In any case, Microsoft has been pouring considerable energy and attention in the last six months into their Live Software initiatives and so I was curious to see how much the software giant is picking up on the apparent root causes of the changes in the business.  Stowe Boyd did the same thing earlier today and he came away with a very similar conclusion to mine, that in the final analysis Bill Gates seems to find the infatuation with online versions of core products a little puzzling.

Stowe makes the point however that such a large organization won't be able to compete effectively in aggregate competition with the nimble Web 2.0 "gazelles", which seem to be sprouting up everywhere we look these days.  Stowe says this causes far "too many battles"as customers can increasingly find just the right software to fit their needs and in this world, one-size-fits-all makes less sense.  Still, in a post MIX interview with Martin LaMonica, Gates says that Microsoft has been "pretty rational as the fads roll through," and that seems to capture the spirit of the caution we're seeing.

The somewhat touted ajaxWrite this week does show that potshots at entrenched mainstream products will be taken.  The fact is, however, that we have yet to see anything truly disruptive to the big software vendors on an individual basis (excepting perhaps, Salesforce.com).  Despite this, I predict that the cumulative drag effect of Web 2.0 software will be the real disruptive force in the near term.  That, and the fact that usage patterns haven't really begun to switch.  I might personally be using Writely, Flickr, del.icio.us, online project management tools, and Web mail clients from inside FireFox for most of my daily work, but most other folks haven't gotten there yet.

Data storage the killer app for the Web platform?

Finally, a couple of other interesting points.  One, O'Reilly made much of using data to leverage and support a related hardware platform for greater cumulative effect, like Apple does with iTunes.  Gates didn't respond meaningfully to the concept, yet it's clear that we're seeing a rise in significant attempts to be the key conveyer of data. Google Base and Amazon's amazing S3 are just two examples of online Web storage that is intended to be general purpose enough for everything. The unstated message: Whoever amasses the most data first, wins.

These efforts show that the Web is starting to enter maturity as a true platform, only increasing the pressure on traditional software vendors and customers to compete using these cheaper (due to scale) and nimbler resources. 

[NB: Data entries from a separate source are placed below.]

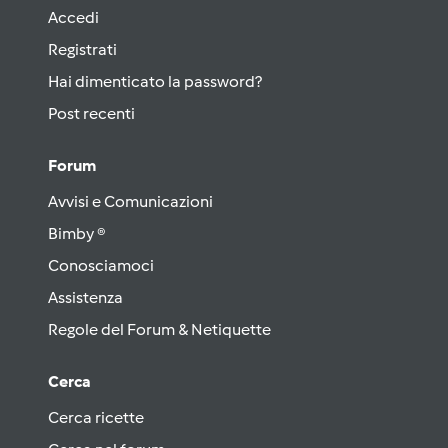
Accedi
Registrati
Hai dimenticato la password?
Post recenti
Forum
Avvisi e Comunicazioni
Bimby ®
Conosciamoci
Assistenza
Regole del Forum & Netiquette
Cerca
Cerca ricette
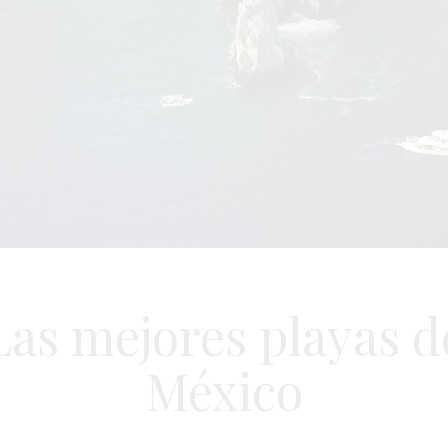
Las mejores playas d
México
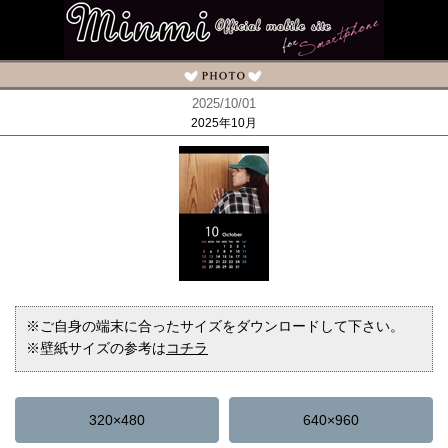
2025/10/01
2025年10月
※ご自身の端末に合ったサイズをダウンロードして下さい。
※壁紙サイズの参考は
コチラ
320×480
640×960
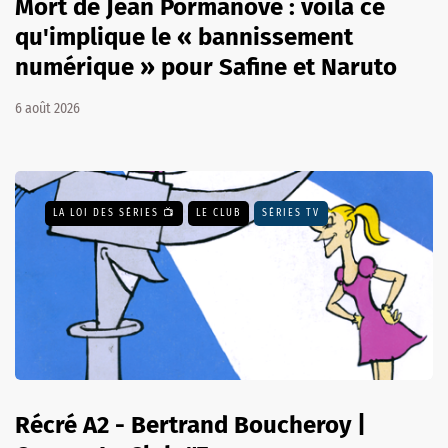
Mort de Jean Pormanove : voilà ce
qu'implique le « bannissement
numérique » pour Safine et Naruto
6 août 2026
LA LOI DES SÉRIES 📺
LE CLUB
SÉRIES TV
Récré A2 - Bertrand Boucheroy |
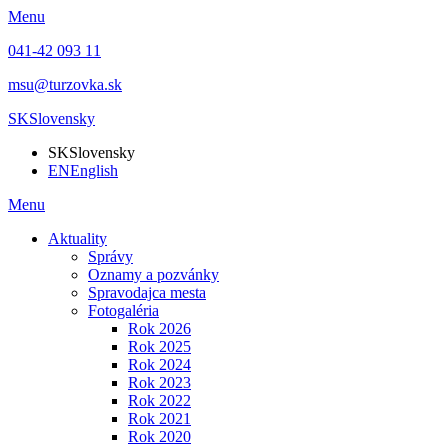
Menu
041-42 093 11
msu@turzovka.sk
SK
Slovensky
SK
Slovensky
EN
English
Menu
Aktuality
Správy
Oznamy a pozvánky
Spravodajca mesta
Fotogaléria
Rok 2026
Rok 2025
Rok 2024
Rok 2023
Rok 2022
Rok 2021
Rok 2020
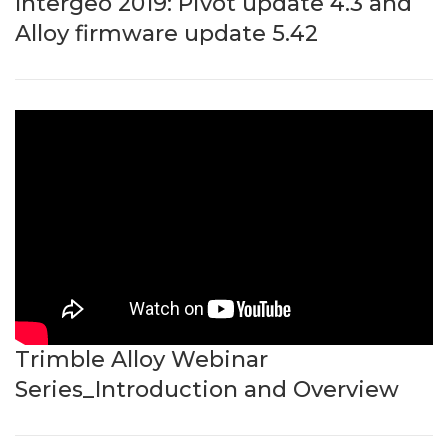
Intergeo 2019: Pivot update 4.3 and
Alloy firmware update 5.42
Trimble Alloy Webinar
Series_Introduction and Overview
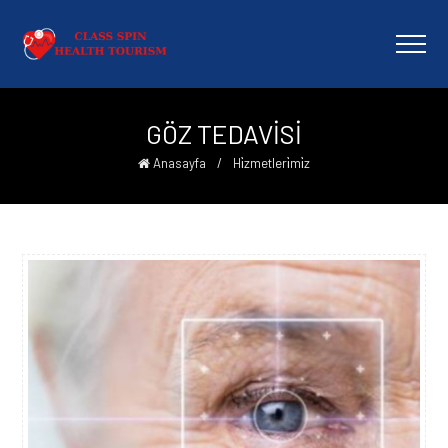
GÖZ TEDAVİSİ
Anasayfa
/
Hi̇zmetleri̇mi̇z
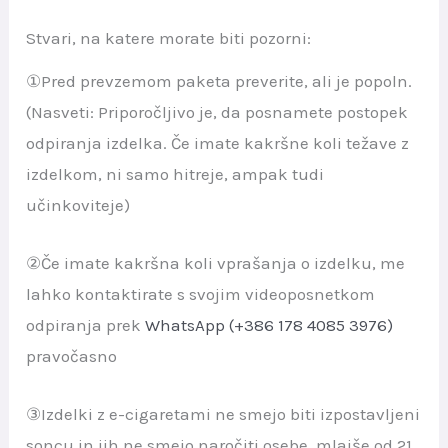
Stvari, na katere morate biti pozorni:
①Pred prevzemom paketa preverite, ali je popoln.
(Nasveti: Priporočljivo je, da posnamete postopek
odpiranja izdelka. Če imate kakršne koli težave z
izdelkom, ni samo hitreje, ampak tudi
učinkoviteje)
②Če imate kakršna koli vprašanja o izdelku, me
lahko kontaktirate s svojim videoposnetkom
odpiranja prek
WhatsApp (+386 178 4085 3976)
pravočasno
③Izdelki z e-cigaretami ne smejo biti izpostavljeni
soncu in jih ne smejo naročiti osebe, mlajše od 21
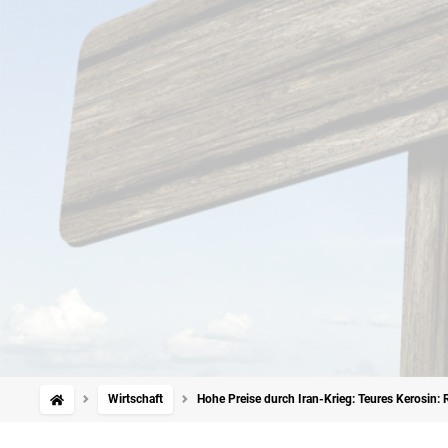
Wirtschaft
Hohe Preise durch Iran-Krieg: Teures Kerosin: 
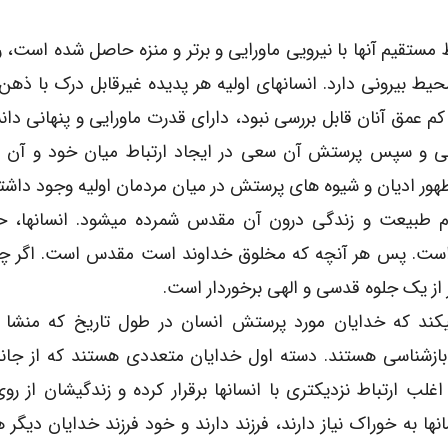
ستقیم آنها با نیرویی ماورایی و برتر و منزه حاصل شده است، 
یط بیرونی دارد. انسانهای اولیه هر پدیده غیرقابل درک با ذه
عمق آنان قابل بررسی نبود، دارای قدرت ماورایی و پنهانی دانس
گی و سپس پرستش آن سعی در ایجاد ارتباط میان خود و آن پد
ظهور ادیان و شیوه های پرستش در میان مردمان اولیه وجود داش
 طبیعت و زندگی درون آن مقدس شمرده میشود. انسانها، حی
 است. پس هر آنچه که مخلوق خداوند است مقدس است. اگر چه
از یک جلوه قدسی و الهی برخوردار است.
میکند که خدایان مورد پرستش انسان در طول تاریخ که منشا
بازشناسی هستند. دسته اول خدایان متعددی هستند که از جان
ب ارتباط نزدیکتری با انسانها برقرار کرده و زندگیشان از رو
 به خوراک نیاز دارند، فرزند دارند و خود فرزند خدایان دیگر 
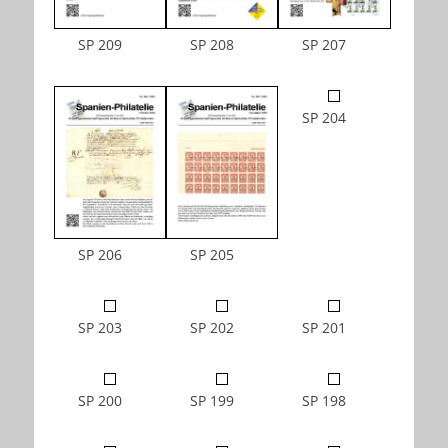
SP 209
SP 208
SP 207
SP 204
SP 206
SP 205
SP 203
SP 202
SP 201
SP 200
SP 199
SP 198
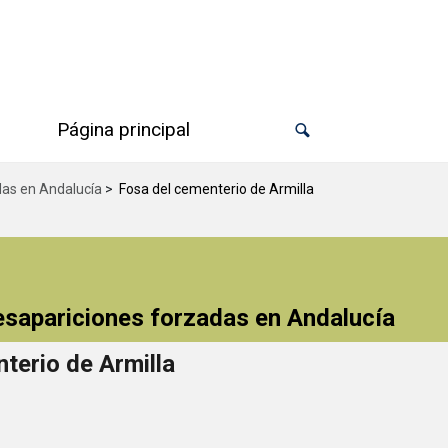
Página principal
das en Andalucía
>
Fosa del cementerio de Armilla
desapariciones forzadas en Andalucía
terio de Armilla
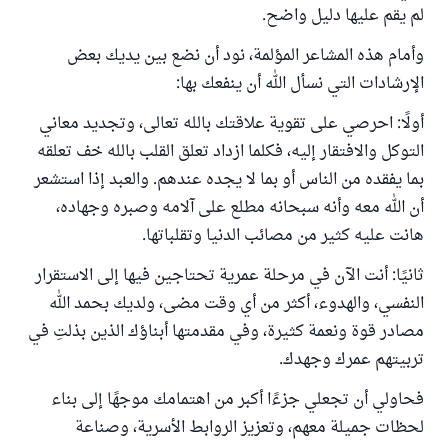
لم يقم عليها دليل واضح.
وأمام هذه المشاعر المؤلمة، نود أن نضع بين يديك بعض
الإرشادات التي نسأل الله أن ينفعك بها:
أولًا: احرصي على تقوية علاقتك بالله تعالى، وتجديد معاني
التوكل والافتقار إليه، فكلما ازداد تعلق القلب بالله خف تعلقه
بما يفقده من الناس أو بما لا يجده عندهم. والعبد إذا استشعر
أن الله معه وأنه سبحانه مطلع على آلامه وصبره وجهاده،
هانت عليه كثير من مصائب الدنيا وتقلباتها.
ثانيًا: أنت الآن في مرحلة عمرية تحتاجين فيها إلى الاستقرار
النفسي، والهدوء، أكثر من أي وقت مضى، ولديك بحمد الله
مصادر قوة ونعمة كثيرة، وفي مقدمتها أبناؤك الذين بذلتِ في
تربيتهم عمرك وجهدك.
فحاولي أن تجعلي جزءًا أكبر من اهتمامك موجهًا إلى بناء
لحظات جميلة معهم، وتعزيز الروابط الأسرية، وصناعة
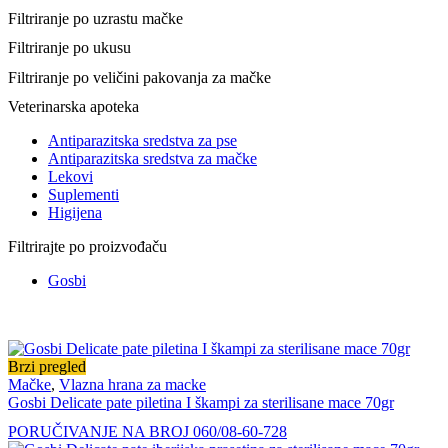
Filtriranje po uzrastu mačke
Filtriranje po ukusu
Filtriranje po veličini pakovanja za mačke
Veterinarska apoteka
Antiparazitska sredstva za pse
Antiparazitska sredstva za mačke
Lekovi
Suplementi
Higijena
Filtrirajte po proizvođaču
Gosbi
Brzi pregled
Mačke
,
Vlazna hrana za macke
Gosbi Delicate pate piletina I škampi za sterilisane mace 70gr
PORUČIVANJE NA BROJ 060/08-60-728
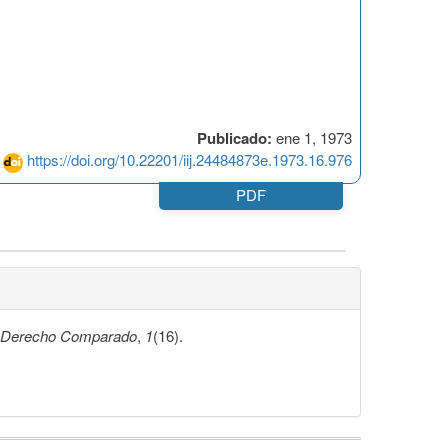
Publicado:
ene 1, 1973
https://doi.org/10.22201/iij.24484873e.1973.16.976
PDF
e Derecho Comparado
,
1
(16).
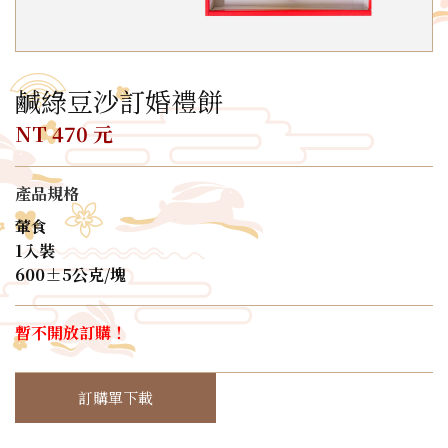
鹹綠豆沙訂婚禮餅
NT 470 元
產品規格
葷食
1入裝
600±5公克/塊
暫不開放訂購！
訂購單下載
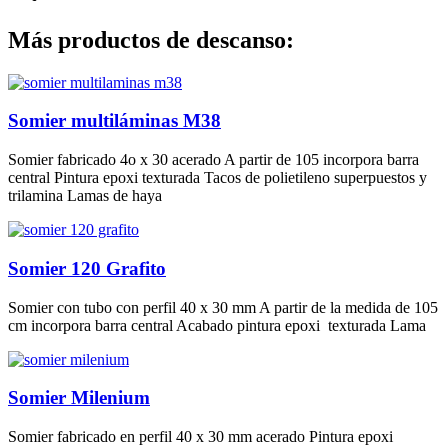
Más productos de descanso:
Somier multiláminas M38
Somier fabricado 4o x 30 acerado A partir de 105 incorpora barra
central Pintura epoxi texturada Tacos de polietileno superpuestos y
trilamina Lamas de haya
Somier 120 Grafito
Somier con tubo con perfil 40 x 30 mm A partir de la medida de 105
cm incorpora barra central Acabado pintura epoxi texturada Lama
Somier Milenium
Somier fabricado en perfil 40 x 30 mm acerado Pintura epoxi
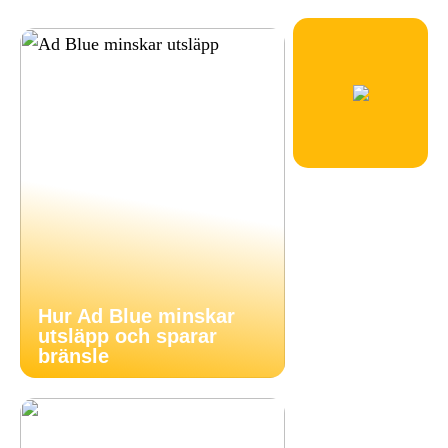
Hur Ad Blue minskar
utsläpp och sparar
bränsle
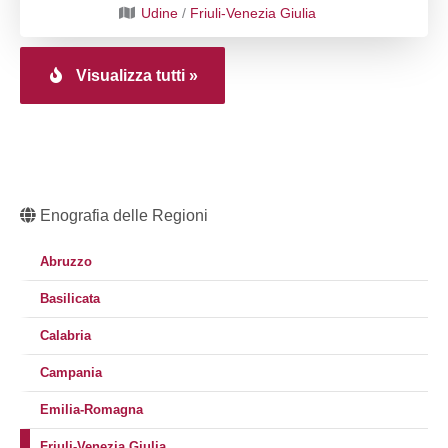
Udine
/
Friuli-Venezia Giulia
Visualizza tutti »
Enografia delle Regioni
Abruzzo
Basilicata
Calabria
Campania
Emilia-Romagna
Friuli-Venezia Giulia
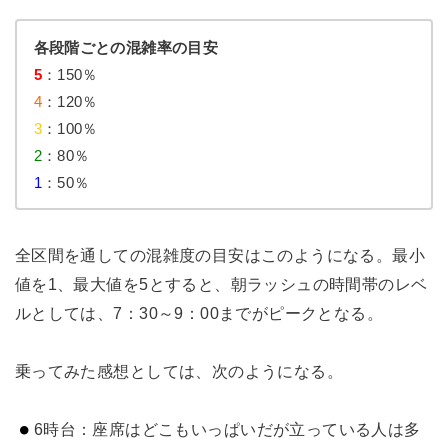
各段階ごとの混雑率の目安
5
：150％
4
：120％
3
：100％
2
：80％
1
：50％
全区間を通しての混雑度の目安はこのようになる。最小
値を1、最大値を5とすると、朝ラッシュの時間帯のレベ
ルとしては、7：30～9：00までがピークとなる。
乗ってみた感想としては、次のようになる。
6時台：座席はどこもいっぱいだが立っている人は多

And two, Gates admits that Microsoft miscalculated the value of the advertising business model, again essentially their seeming corporate inability to measure the scale and power of the Web and its associated network effects.  Fortunately, I think this is one of the smaller pieces of the online software puzzle and I'm with Fred Wilson that the most viable business model for online software may already exist.

Will better online software solutions leak en masse through the firewall and remake enterprise IT from bottom-up?